──────── Data extracts

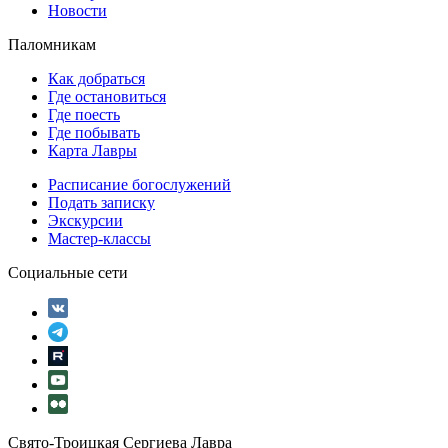
Новости
Паломникам
Как добраться
Где остановиться
Где поесть
Где побывать
Карта Лавры
Расписание богослужений
Подать записку
Экскурсии
Мастер-классы
Социальные сети
Свято-Троицкая Сергиева Лавра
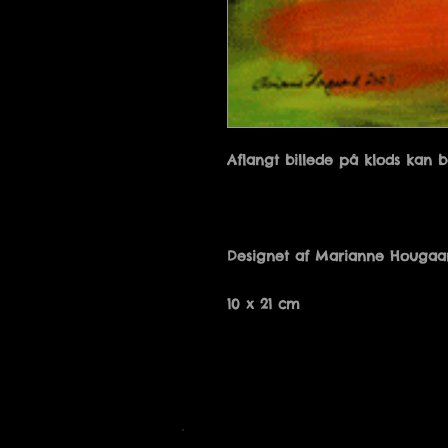
10 x 21 cm
Tusindfryd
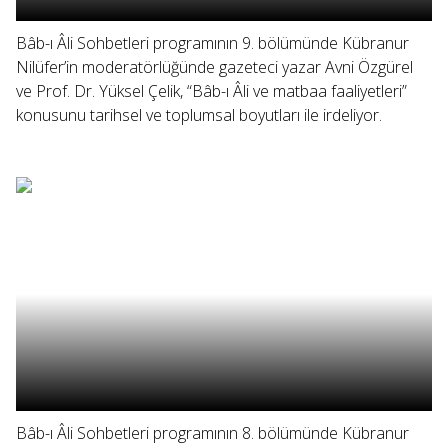
Bâb-ı Âli Sohbetleri programının 9. bölümünde Kübranur
Nilüfer’in moderatörlüğünde gazeteci yazar Avni Özgürel
ve Prof. Dr. Yüksel Çelik, “Bâb-ı Âli ve matbaa faaliyetleri”
konusunu tarihsel ve toplumsal boyutları ile irdeliyor.
Bâb-ı Âli Sohbetleri programının 8. bölümünde Kübranur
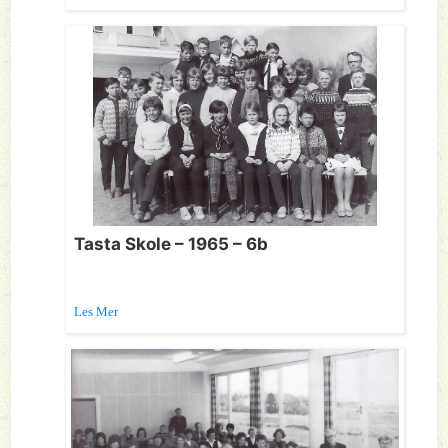
Tasta Skole – 1965 – 6b
Les Mer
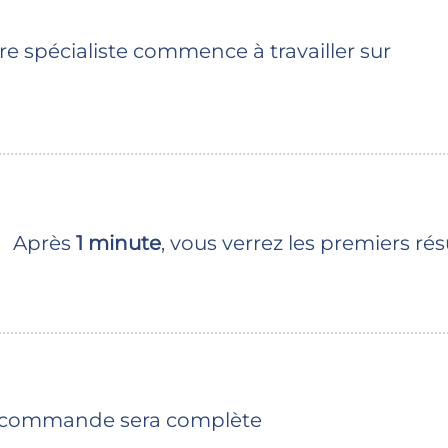
 spécialiste commence à travailler sur
Après
1 minute
, vous verrez les premiers rés
re commande sera complète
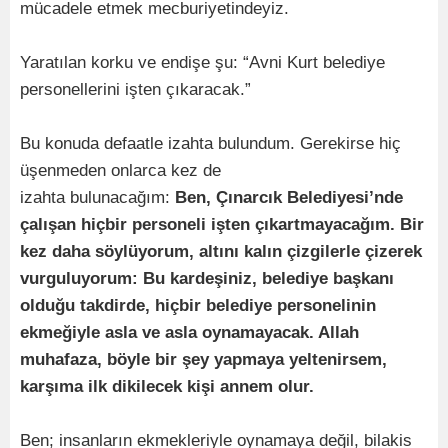
mücadele etmek mecburiyetindeyiz.
Yaratılan korku ve endişe şu: “Avni Kurt belediye
personellerini işten çıkaracak.”
Bu konuda defaatle izahta bulundum. Gerekirse hiç
üşenmeden onlarca kez de
izahta bulunacağım:
Ben, Çınarcık Belediyesi’nde
çalışan hiçbir personeli işten çıkartmayacağım. Bir
kez daha söylüyorum, altını kalın çizgilerle çizerek
vurguluyorum: Bu kardeşiniz, belediye başkanı
olduğu takdirde, hiçbir belediye personelinin
ekmeğiyle asla ve asla oynamayacak. Allah
muhafaza, böyle bir şey yapmaya yeltenirsem,
karşıma ilk dikilecek kişi annem olur.
Ben; insanların ekmekleriyle oynamaya değil, bilakis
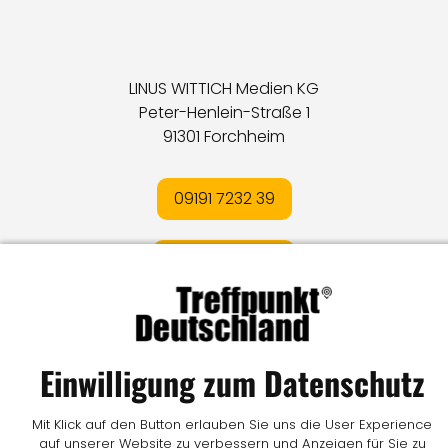
LINUS WITTICH Medien KG
Peter-Henlein-Straße 1
91301 Forchheim
09191 7232 39
E-MAIL SENDEN
Impressum
I
Datenschutz
I
Online-Streitschlichtung
Einwilligung zum Datenschutz
I
AGB
I
Mediadaten
I
Kontakt
I
Vertrag widerrufen
Mit Klick auf den Button erlauben Sie uns die User Experience
© LW Medien GmbH
auf unserer Website zu verbessern und Anzeigen für Sie zu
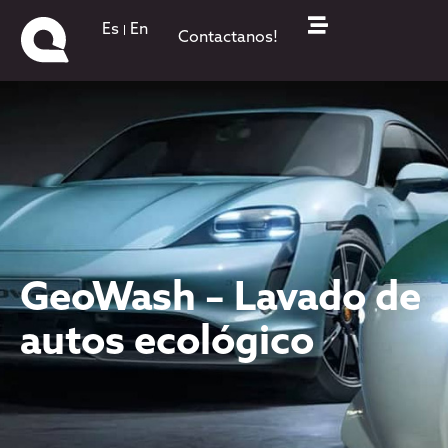
Es
En
Contactanos!
GeoWash – Lavado de
autos ecológico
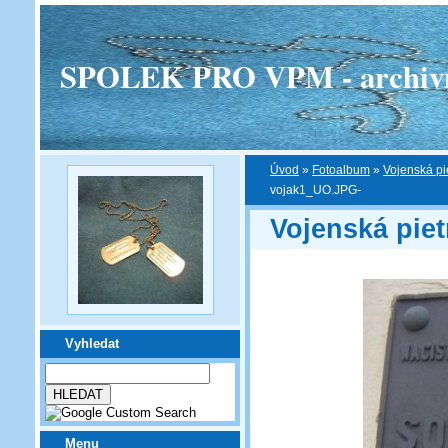
SPOLEK PRO VPM - archivní v
Úvod
»
Fotoalbum
»
Vojenská pi
vojak1_UO.JPG-
Vojenská piet
Vyhledat
Menu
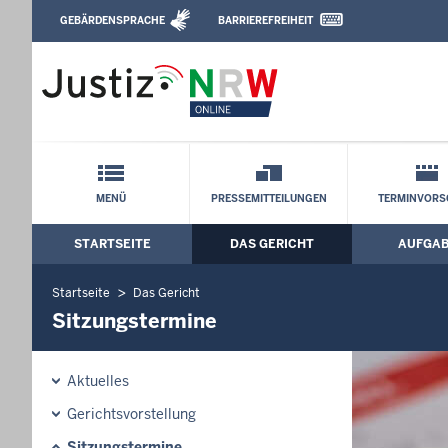
Direkt zum Inhalt
GEBÄRDENSPRACHE
BARRIEREFREIHEIT
Leichte Sprache, Gebärdensprachenvideo u
Verwaltungsgericht Düsseldorf: Sitzun
Schnellnavigation mit Volltext-Suche
MENÜ
PRESSEMITTEILUNGEN
TERMINVORS
STARTSEITE
DAS GERICHT
AUFGA
Hauptmenü: Hauptnavigation
Startseite
Das Gericht
Sitzungstermine
Aktuelles
Gerichtsvorstellung
Sitzungstermine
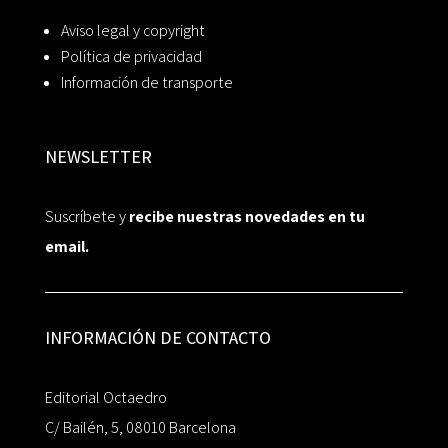
Aviso legal y copyright
Política de privacidad
Información de transporte
NEWSLETTER
Suscríbete y
recibe nuestras novedades en tu
email.
INFORMACIÓN DE CONTACTO
Editorial Octaedro
C/ Bailén, 5, 08010 Barcelona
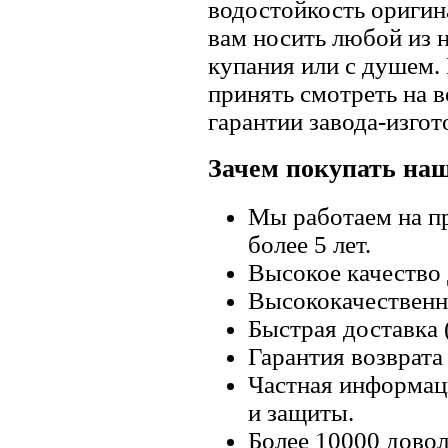
водостойкость оригин
вам носить любой из 
купания или с душем.
принять смотреть на в
гарантии завода-изгот
Зачем покупать на
Мы работаем на п
более 5 лет.
Высокое качество
Высококачественн
Быстрая доставка 
Гарантия возврата 
Частная информац
и защиты.
Более 10000 довол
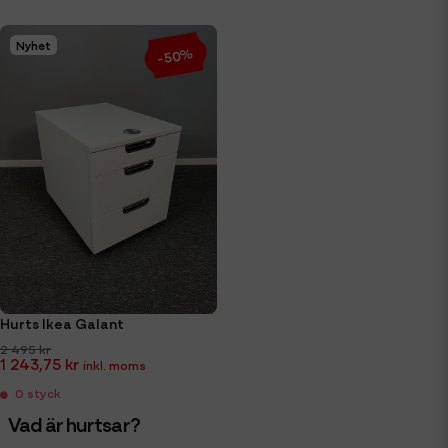
Nyhet
-50%
Hurts Ikea Galant
2 495 kr
1 243,75 kr
0 styck
Vad är hurtsar?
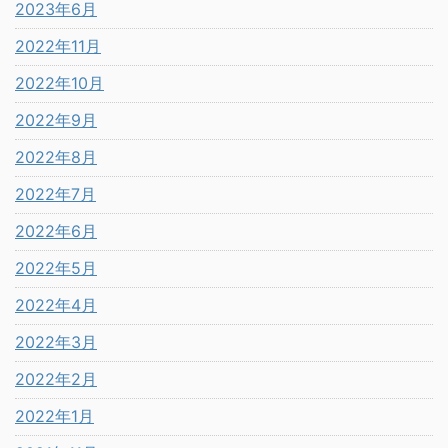
2023年6月
2022年11月
2022年10月
2022年9月
2022年8月
2022年7月
2022年6月
2022年5月
2022年4月
2022年3月
2022年2月
2022年1月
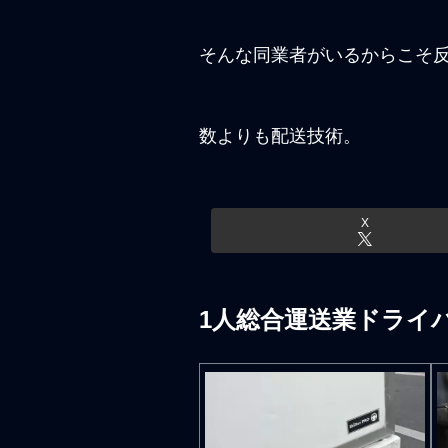
そんな同業者がいるからこそ
数よりも配送技術。
X
1人総合運送業ドライ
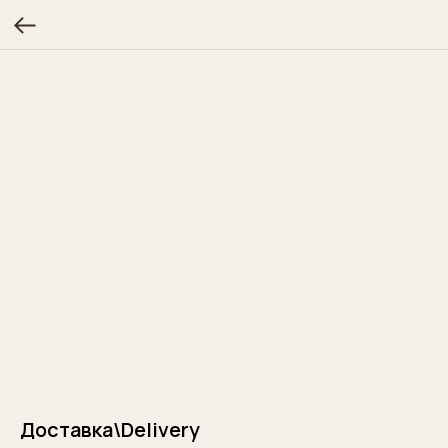
Доставка\Delivery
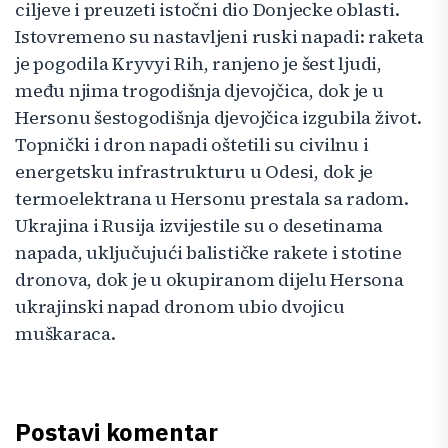
ciljeve i preuzeti istočni dio Donjecke oblasti.
Istovremeno su nastavljeni ruski napadi: raketa
je pogodila Kryvyi Rih, ranjeno je šest ljudi,
među njima trogodišnja djevojčica, dok je u
Hersonu šestogodišnja djevojčica izgubila život.
Topnički i dron napadi oštetili su civilnu i
energetsku infrastrukturu u Odesi, dok je
termoelektrana u Hersonu prestala sa radom.
Ukrajina i Rusija izvijestile su o desetinama
napada, uključujući balističke rakete i stotine
dronova, dok je u okupiranom dijelu Hersona
ukrajinski napad dronom ubio dvojicu
muškaraca.
Postavi komentar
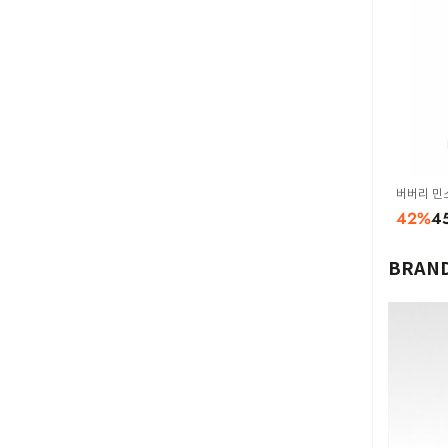
버버리 민소
78 White
42
%
4
BRAND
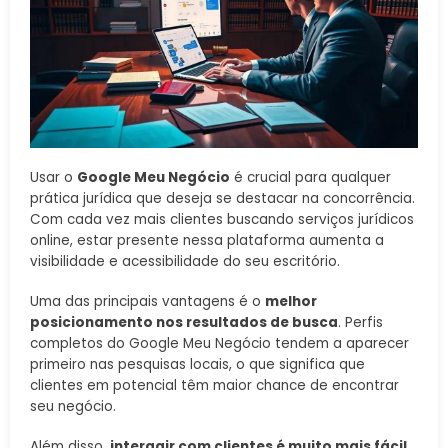
Usar o
Google Meu Negócio
é crucial para qualquer
prática jurídica que deseja se destacar na concorrência.
Com cada vez mais clientes buscando serviços jurídicos
online, estar presente nessa plataforma aumenta a
visibilidade e acessibilidade do seu escritório.
Uma das principais vantagens é o
melhor
posicionamento nos resultados de busca
. Perfis
completos do Google Meu Negócio tendem a aparecer
primeiro nas pesquisas locais, o que significa que
clientes em potencial têm maior chance de encontrar
seu negócio.
Além disso,
interagir com clientes é muito mais fácil
.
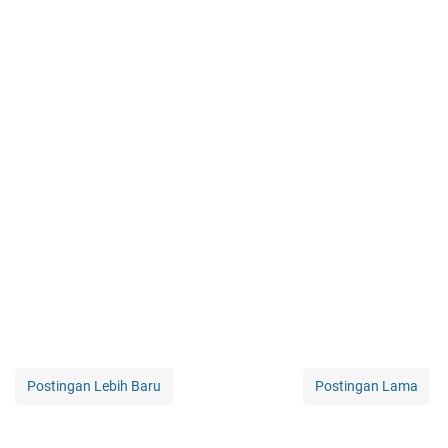
Postingan Lebih Baru
Postingan Lama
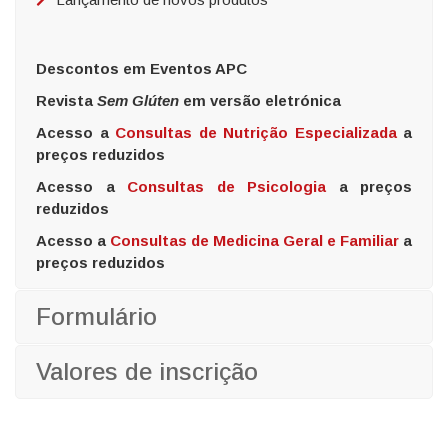
Descontos em Eventos APC
Revista
Sem Glúten
em versão eletrónica
Acesso a
Consultas de Nutrição Especializada
a
preços reduzidos
Acesso a
Consultas de Psicologia
a preços
reduzidos
Acesso a
Consultas de Medicina Geral e Familiar
a
preços reduzidos
Formulário
Valores de inscrição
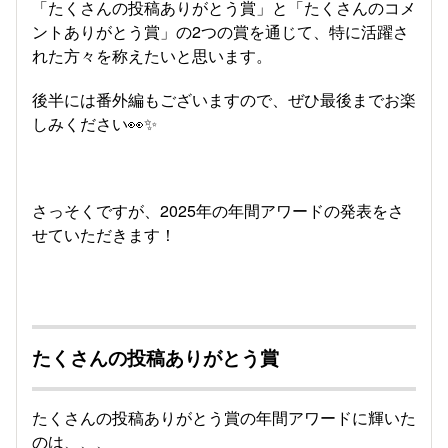
「たくさんの投稿ありがとう賞」と「たくさんのコメ
ントありがとう賞」の2つの賞を通じて、特に活躍さ
れた方々を称えたいと思います。
後半には番外編もございますので、ぜひ最後までお楽
しみください👀✨
さっそくですが、2025年の年間アワードの発表をさ
せていただきます！
たくさんの投稿ありがとう賞
たくさんの投稿ありがとう賞の年間アワードに輝いた
のは、、、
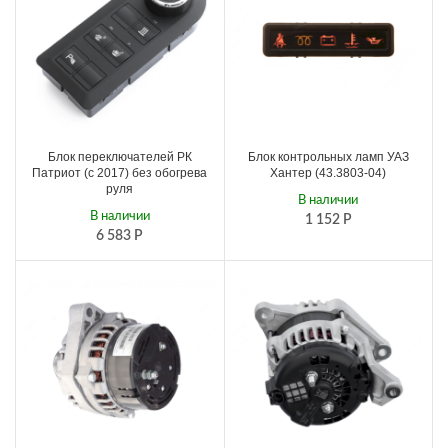
Блок переключателей РК
Блок контрольных ламп УАЗ
Патриот (с 2017) без обогрева
Хантер (43.3803-04)
руля
В наличии
В наличии
1 152
Р
6 583
Р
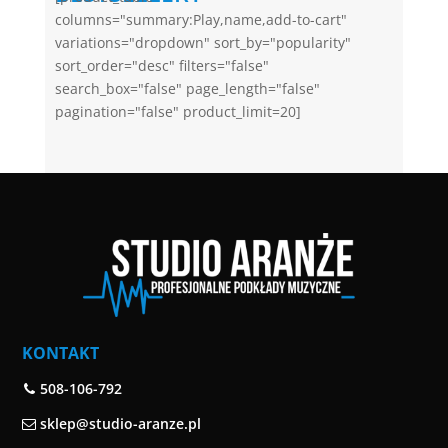
columns="summary:Play,name,add-to-cart"
variations="dropdown" sort_by="popularity"
sort_order="desc" filters="false"
search_box="false" page_length="false"
pagination="false" product_limit=20]
KONTAKT
508-106-792
sklep@studio-aranze.pl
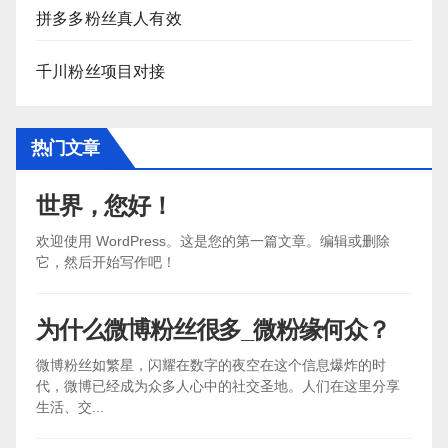
拼多多粉丝真人有效
千川粉丝项目对接
热门文章
世界，您好！
欢迎使用 WordPress。这是您的第一篇文章。编辑或删除
它，然后开始写作吧！
为什么微博粉丝很多_微粉缘何众？
微博粉丝如繁星，闪耀在数字的夜空在这个信息爆炸的时
代，微博已经成为众多人心中的社交圣地。人们在这里分享
生活、交...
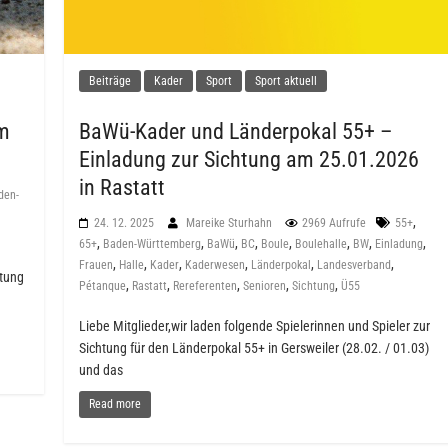
Beiträge
Kader
Sport
Sport aktuell
om
BaWü-Kader und Länderpokal 55+ –
Einladung zur Sichtung am 25.01.2026
in Rastatt
den-
,
24. 12. 2025
Mareike Sturhahn
2969 Aufrufe
55+
,
,
,
,
,
,
,
,
65+
Baden-Württemberg
BaWü
BC
Boule
Boulehalle
BW
Einladung
,
,
,
,
,
,
Frauen
Halle
Kader
Kaderwesen
Länderpokal
Landesverband
htung
,
,
,
,
,
Pétanque
Rastatt
Rereferenten
Senioren
Sichtung
Ü55
Liebe Mitglieder,wir laden folgende Spielerinnen und Spieler zur
Sichtung für den Länderpokal 55+ in Gersweiler (28.02. / 01.03)
und das
Read more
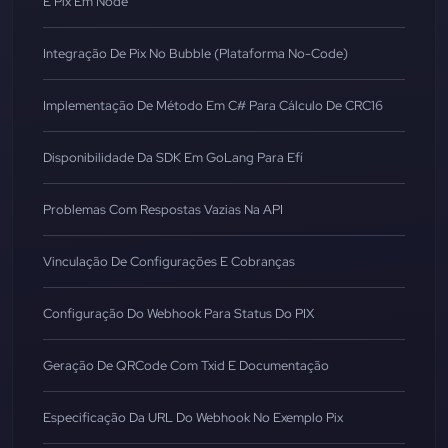
E Pix Em Node
Integração De Pix No Bubble (Plataforma No-Code)
Implementação De Método Em C# Para Cálculo De CRC16
Disponibilidade Da SDK Em GoLang Para Efí
Problemas Com Respostas Vazias Na API
Vinculação De Configurações E Cobranças
Configuração Do Webhook Para Status Do PIX
Geração De QRCode Com Txid E Documentação
Especificação Da URL Do Webhook No Exemplo Pix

────────────────

The lines to show are those in the data above that include "mais".

> **Answer to the problem**:
Com cada vez mais clientes buscando serviços jurídicos
interagir com clientes é muito mais fácil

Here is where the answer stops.